Neighbourhood actions regarding people AND places

One of the pointers I was given early on in designing my project by an academic kind enough to give me some time was that I needed to decide whether I was interested in the social aspects of a suburb or the built environment. Of course, I do not think she believes the world is that simple and as a human geographer her own work cuts across theories of places and people. However, her advice helped me cut some topics out of my proposal which seemed very useful at the time.

Fast forward to a few weeks ago, and you will find me sitting in on a meeting where people were trying to plan a ‘social inclusion’ event. The group was talking about creative projects and I chimed in with ‘mapping is very trendy’. I do not think they needed the event to be ‘trendy’ (and I chose that word to make my interjection seem less serious), but I think they liked the idea of mapping and using physical places. Very quickly there were a lot of very practical concerns that were raised and discussed. Feeling a bit guilty over having redirected the group, I asked how they intended to get from this very complicated activity to ‘social inclusion’. My response came from a few of the people there; working towards social inclusion is not done through talking about social inclusion.

There was no place/person binary going on here for the people dealing with realities of people and places.
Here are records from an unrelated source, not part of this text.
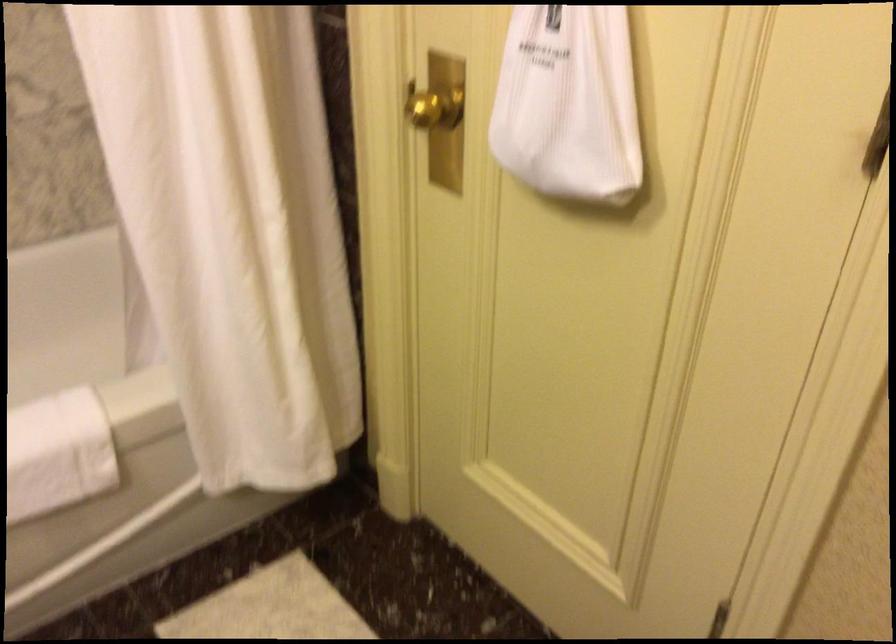
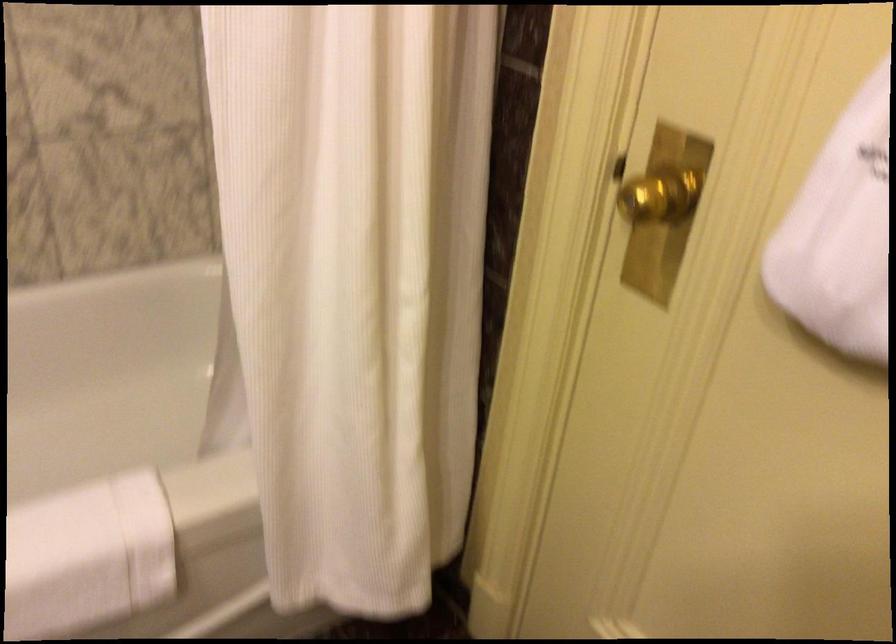
In a continuous first-person perspective shot, in which direction is the camera moving?

The cameraman walked toward left, forward.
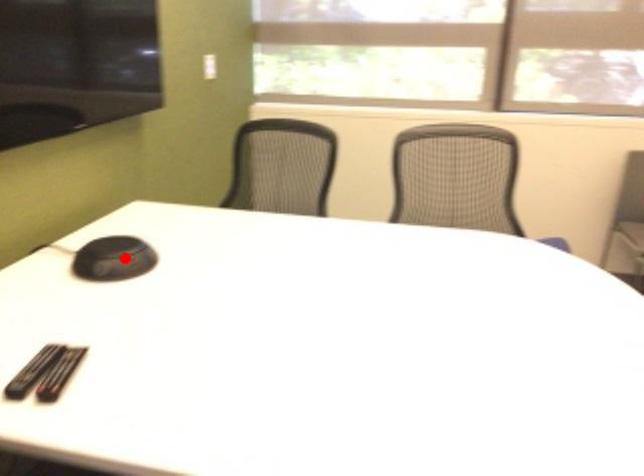
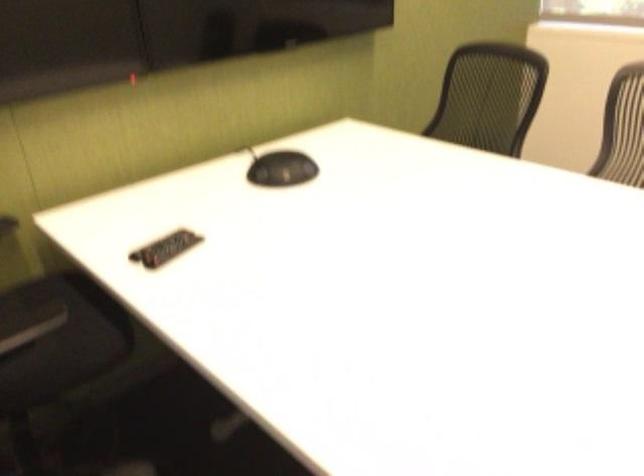
Where in the second image is the point corresponding to the highlighted location from the first image?

(281, 169)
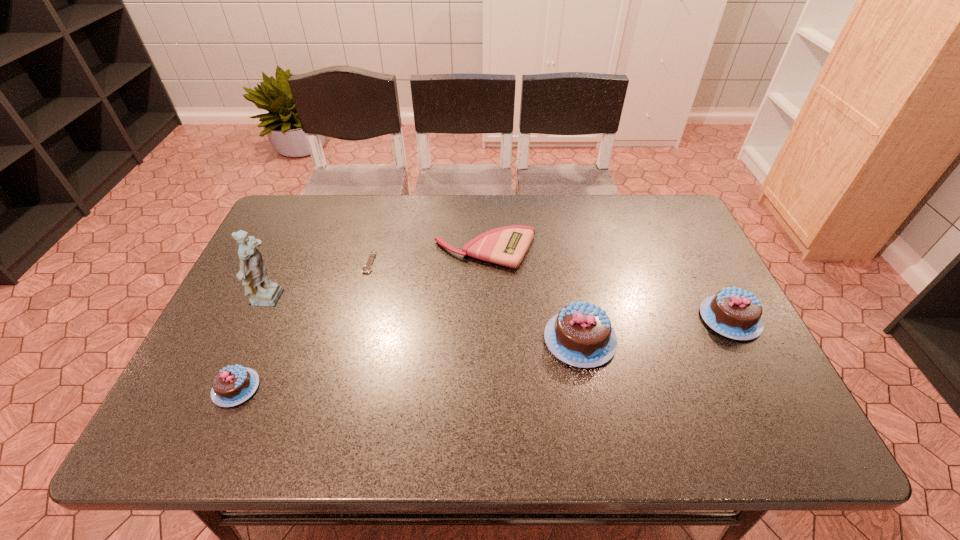
Please determine a free point for an extra chocolate_cake to ensure balance. Please provide its 2D coordinates. Your answer should be formatted as a tuple, i.e. [(x, y)], where the tuple contains the x and y coordinates of a point satisfying the conditions above.

[(416, 362)]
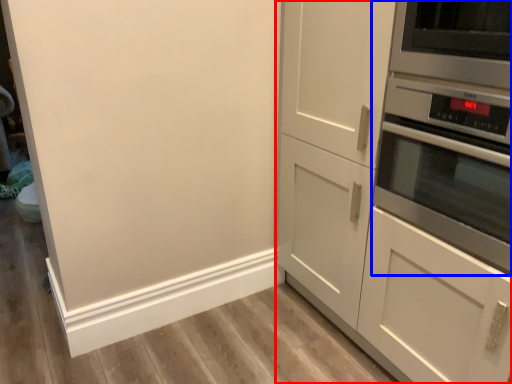
Question: Which of the following is the farthest to the observer, cabinetry (highlighted by a red box) or home appliance (highlighted by a blue box)?

Choices:
 (A) cabinetry
 (B) home appliance

Answer: (B)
I, the person trained in a discipline which has gotten all excited about the rediscovery of ‘place’ and ’emplacement’ in recent years, failed to realise that the rest of the world’s population has not needed to rediscover place because they never stopped living in, and working with, places.

I feel like this example should help me to think about how objections against certain developments may have more to do with my project. Of course any sort of mobilising or group action and opportunities for people to meet are of great interest to me and hold significance for my project. However, I feel to only look at the form of the action (objecting to a development) and to neglect the content (the grounds on which they decide to object, and the evidence put forward in objections) is to miss something rather important.

This is not a new thing to try to explore. There is research which looks at different interpretations of neighbourhood character (do a Google Scholar search for various articles by Dovey, Woodcock and Wood, but I particularly like one about the cheese-grater and ‘edgy’ Fitzroy). Batten’s (1994) thesis on the Bayside Project looks at ‘discourses of legitimation’ and how different people objected (and the lower status attached to the form letter used by largely working class residents).

However, in line with the decisions I made early on in my project, I am most interested if the people who might move in following developments or expectations of the impact of the development on social contact in a suburb feature in decisions made around objecting. Unfortunately for me this is probably one of the most sensitive things to try to discuss in regards to contemporary cases.

Why do interesting topics cause offence?

I guess it is just a matter of being clearer in my own mind what I want to explore, and why. If I want to talk about the social side of a suburb eventually I am going to have to talk about people. If I try to talk around it I now know the people I am spending time with are clued in enough to catch me out.